We have been working this year to increase our US presence, and we're hiring now: https://join.com/companies/qdrant/9929148-cloud-platform-dev...

Source: I work at Qdrant from the US :)

The local API mode is very nice feature over others. Having an almost sqlite3 style local db that then works the same in server mode is a very good feature.

I will be trying it instead of Weaviate this week. I’m also slightly confused about embedding vector generation vs other db who have that built in. Just need to read more I guess

Interestingly the effect of location is also visible when you compare LMQL and Guidance for constrained generation. LMQL seems to be a great option but has received much less attention compared to Guidance, maybe partly due to the fact that it comes from Europe not the US.
Disagree on location as a determining factor for great technology. You’re citing stats around market adoption because of marketing - not quality of the technology.

If Twitter chose to use Qdrant for Grok, it doesn’t matter that Qdrant is out of Berlin.

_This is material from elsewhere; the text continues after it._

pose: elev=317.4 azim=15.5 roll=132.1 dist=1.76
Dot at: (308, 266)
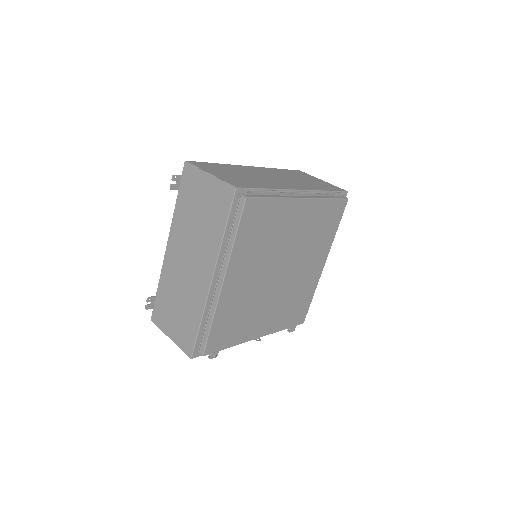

What matters is that Qdrant is the most performant, and it’s an open-source vectordb, not a closed-source vectordb like Pinecone.

We've been using qdrant in production for over a year. It's excellent and the team are very responsive to the few issues we've had. Qdrant does one job and scales well.
(disclosure: I work at Weaviate) I think it depends on your use-case. From what I've seen, Weaviate and Qdrant have similar offerings in terms of features, open-sourceness, flexible deployment, and integrations with other services. Weaviate does provide certain things easier to set up, like built-in hybrid search, modules for integrations, vectorization, etc. (so it's just a one-line config change), and it's all custom-built from the ground up. But Qdrant gets a lot of support from the Rust community and has a slightly more flexible free cloud tier.

Also, don't believe everything posted on the internet ;)

I've been using pgvector, it has worked as expected, which is all I want. Personally my choice was based entirely on the fact that I already use postgres, and that it will still probably exist in it's current form after the dust settles on the vector db market.